Photo credit: David Pereiras/

Among the most fundamental liberties owed to all women is reproductive freedom — the right to plan a family and parent children without government intrusion. Mothers entangled in the child protective system do not fully enjoy this right. Every aspect of their mothering is infantilized by people claiming to serve their interests.

New York City’s Administration for Children’s Services (ACS) criminalizes mothers with child protective histories even when such histories are not indicative of neglect. Mothers who are flagged as “risks” include those who: give birth in foster care; have children in foster care; ask ACS for help; are formerly incarcerated; have mental health diagnoses or disabilities; and live with addiction. Vulnerable to an unforgiving system, many of these parents will lose their children to ACS shortly after delivery.

This happened to Mary*, one of the thousands of mothers we represent each year in Bronx Family Court. In 2016, ACS became involved in her life due to allegations of intimate partner violence. ACS asked Mary to sign over custody of her son to his grandmother because she did not have housing. (This child has since been returned to Mary.) In July 2018 she gave birth to a new baby, Liam.* She had an apartment and was ready to be a mother. After she gave birth, a hospital social worker came to speak with her. Mary cooperated, believing her responses were confidential and being used to help her. She told the worker that she had been diagnosed with postpartum depression in 2016 and depression in 2017. Based on this history alone, the social worker reported her for suspected neglect.

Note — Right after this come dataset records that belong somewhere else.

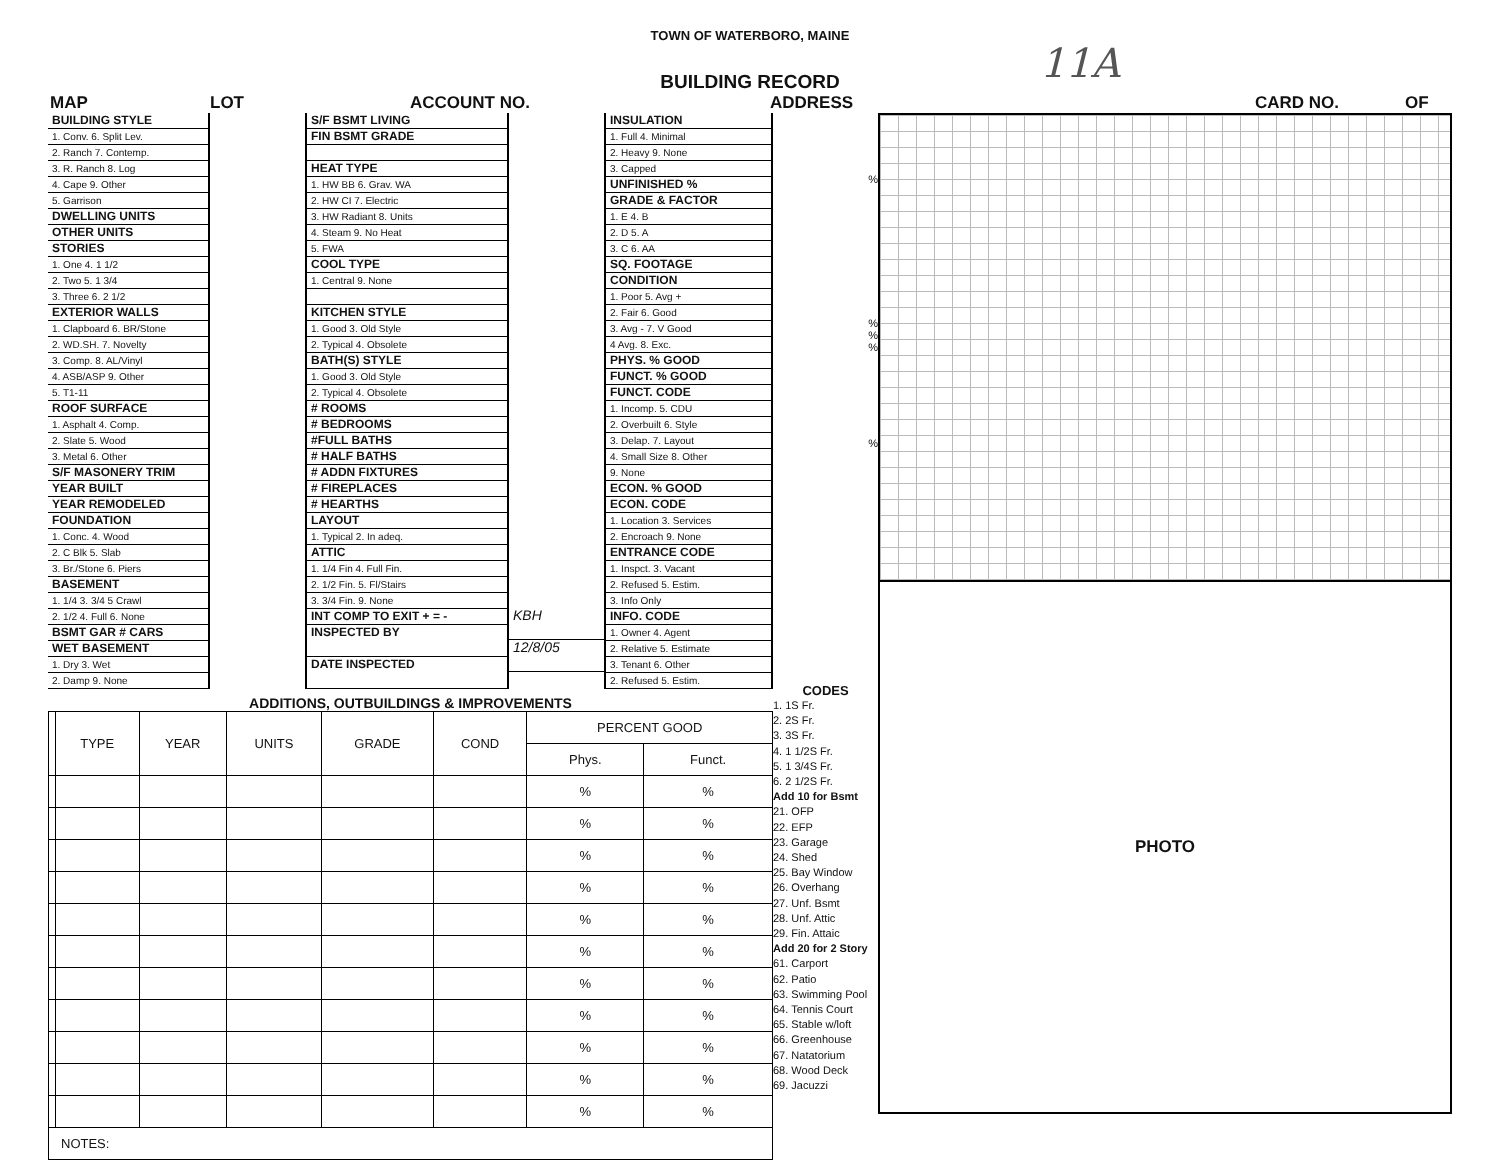TOWN OF WATERBORO, MAINE
11A
BUILDING RECORD
MAP LOT ACCOUNT NO. ADDRESS CARD NO. OF
BUILDING STYLE
1. Conv. 6. Split Lev.
2. Ranch 7. Contemp.
3. R. Ranch 8. Log
4. Cape 9. Other
5. Garrison
DWELLING UNITS
OTHER UNITS
STORIES
1. One 4. 1 1/2
2. Two 5. 1 3/4
3. Three 6. 2 1/2
EXTERIOR WALLS
1. Clapboard 6. BR/Stone
2. WD.SH. 7. Novelty
3. Comp. 8. AL/Vinyl
4. ASB/ASP 9. Other
5. T1-11
ROOF SURFACE
1. Asphalt 4. Comp.
2. Slate 5. Wood
3. Metal 6. Other
S/F MASONERY TRIM
YEAR BUILT
YEAR REMODELED
FOUNDATION
1. Conc. 4. Wood
2. C Blk 5. Slab
3. Br./Stone 6. Piers
BASEMENT
1. 1/4 3. 3/4 5 Crawl
2. 1/2 4. Full 6. None
BSMT GAR # CARS
WET BASEMENT
1. Dry 3. Wet
2. Damp 9. None
S/F BSMT LIVING
FIN BSMT GRADE
HEAT TYPE
1. HW BB 6. Grav. WA
2. HW CI 7. Electric
3. HW Radiant 8. Units
4. Steam 9. No Heat
5. FWA
COOL TYPE
1. Central 9. None
KITCHEN STYLE
1. Good 3. Old Style
2. Typical 4. Obsolete
BATH(S) STYLE
1. Good 3. Old Style
2. Typical 4. Obsolete
# ROOMS
# BEDROOMS
#FULL BATHS
# HALF BATHS
# ADDN FIXTURES
# FIREPLACES
# HEARTHS
LAYOUT
1. Typical 2. In adeq.
ATTIC
1. 1/4 Fin 4. Full Fin.
2. 1/2 Fin. 5. Fl/Stairs
3. 3/4 Fin. 9. None
INT COMP TO EXIT + = -
INSPECTED BY
DATE INSPECTED
KBH
12/8/05
INSULATION
1. Full 4. Minimal
2. Heavy 9. None
3. Capped
UNFINISHED %
GRADE & FACTOR
1. E 4. B
2. D 5. A
3. C 6. AA
SQ. FOOTAGE
CONDITION
1. Poor 5. Avg +
2. Fair 6. Good
3. Avg - 7. V Good
4 Avg. 8. Exc.
PHYS. % GOOD
FUNCT. % GOOD
FUNCT. CODE
1. Incomp. 5. CDU
2. Overbuilt 6. Style
3. Delap. 7. Layout
4. Small Size 8. Other
9. None
ECON. % GOOD
ECON. CODE
1. Location 3. Services
2. Encroach 9. None
ENTRANCE CODE
1. Inspct. 3. Vacant
2. Refused 5. Estim.
3. Info Only
INFO. CODE
1. Owner 4. Agent
2. Relative 5. Estimate
3. Tenant 6. Other
2. Refused 5. Estim.
ADDITIONS, OUTBUILDINGS & IMPROVEMENTS
| | TYPE | YEAR | UNITS | GRADE | COND | PERCENT GOOD | |
| --- | --- | --- | --- | --- | --- | --- | --- |
| | | | | | | Phys. | Funct. |
| | | | | | | % | % |
| | | | | | | % | % |
| | | | | | | % | % |
| | | | | | | % | % |
| | | | | | | % | % |
| | | | | | | % | % |
| | | | | | | % | % |
| | | | | | | % | % |
| | | | | | | % | % |
| | | | | | | % | % |
| | | | | | | % | % |
| NOTES: | | | | | | | |
%
%
%
%
%
CODES
1. 1S Fr.
2. 2S Fr.
3. 3S Fr.
4. 1 1/2S Fr.
5. 1 3/4S Fr.
6. 2 1/2S Fr.
Add 10 for Bsmt
21. OFP
22. EFP
23. Garage
24. Shed
25. Bay Window
26. Overhang
27. Unf. Bsmt
28. Unf. Attic
29. Fin. Attaic
Add 20 for 2 Story
61. Carport
62. Patio
63. Swimming Pool
64. Tennis Court
65. Stable w/loft
66. Greenhouse
67. Natatorium
68. Wood Deck
69. Jacuzzi
PHOTO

ACS removed Liam and placed him with strangers. Mary went to court to fight for her son. Two weeks later he came home, but her case is still pending.

Mary’s motherhood is now under judicial review. As with bail, the decision to return your child is supposedly based on a safety determination, and what follows is a separate inquiry as to whether you actually committed the charges. And as in the criminal legal system, mothers in Family Court also wait months for their trials to adjudicate guilt. While waiting, they share custody of their children with the government. In the case of Mary, Liam is temporarily released to her under strict conditions that she comply with invasive surveillance programs, such as monitoring by individuals in her home for 12 hours a day and home visits by caseworkers, who report to the Court. If she is perceived to make any mistakes, these missteps could constitute grounds for another removal and even new charges.

Hopefully Mary’s case will be dismissed, but there is no guarantee. In Family Court, the standard of proof is low and the stigma and lack of understanding of mental illness is high. Even if Mary is exonerated, her fight is not over. Every time ACS comes into a mother’s life a child protective history is written, the parent is stamped with a virtual “Scarlet Letter,” and the open-ended threat of surveillance is made until she stops bearing or raising children.

Women with child welfare involvement know all too well these realities, so their birth plan is simple: to leave the hospital with their baby. They are silent during their labor. They stay silent when their C-section scars rip after they have waited all day on a court bench for just 10 minutes in front of a judge to beg for their baby. They do not challenge their doctors for fear of having ACS called in response. They suffer rather than asking for help, often putting their own physical and mental health at risk, and then are called “bad mothers” by the very systems that are supposed to support them. They stay silent because they know that their poverty will be seen as neglect. For poor Black women, it is worse: not only are they fighting class bias, but also the historical erosion of their reproductive liberties that traces back to chattel slavery.

Change must happen now. We can start by rejecting the notion that maternal “risk” can be predicted by poverty or Child Protective Services data. In both the child protective and criminal legal systems, there is a push to define risk through assessment tools to predict safety; in child welfare, the tool is named predictive analytics. Stories like Mary’s remind us that child protective “histories” cannot be reduced to algorithms, and that flagging people like Mary can have disastrous effects.

Let’s interrogate how we allow ACS to infiltrate our systems. End mandated reporting that turns schools and hospitals into sites of surveillance for some communities and not others. Dismantle the relationships between ACS and birthing providers. Stop drug testing women during delivery without a medical reason and informed consent. Eliminate the practice by the State Central Registry of keeping these women on neglect and abuse lists for up to 28 years.

Rethink prevention. While preventive services can be a tool to mitigate the harms of the current foster system, truly valuing poor, Black, and Brown mothers means financial investment. America spends billions of dollars on foster care; it’s time we give it back to the communities. The State should increase housing, cash and food subsidies, subsidize nanny services, pay radical doulas, and provide free healthcare and legal assistance to all families with child welfare involvement.

Attack racism. Interrogate the structural and interpersonal ways that discriminatory practices sustain the system and the stakeholders. If we cannot commit to these changes, then we must be honest and admit that for poor, Black, and Brown women, reproductive freedom is an illusion.

* Names and identifying details have been changed to protect client confidentiality.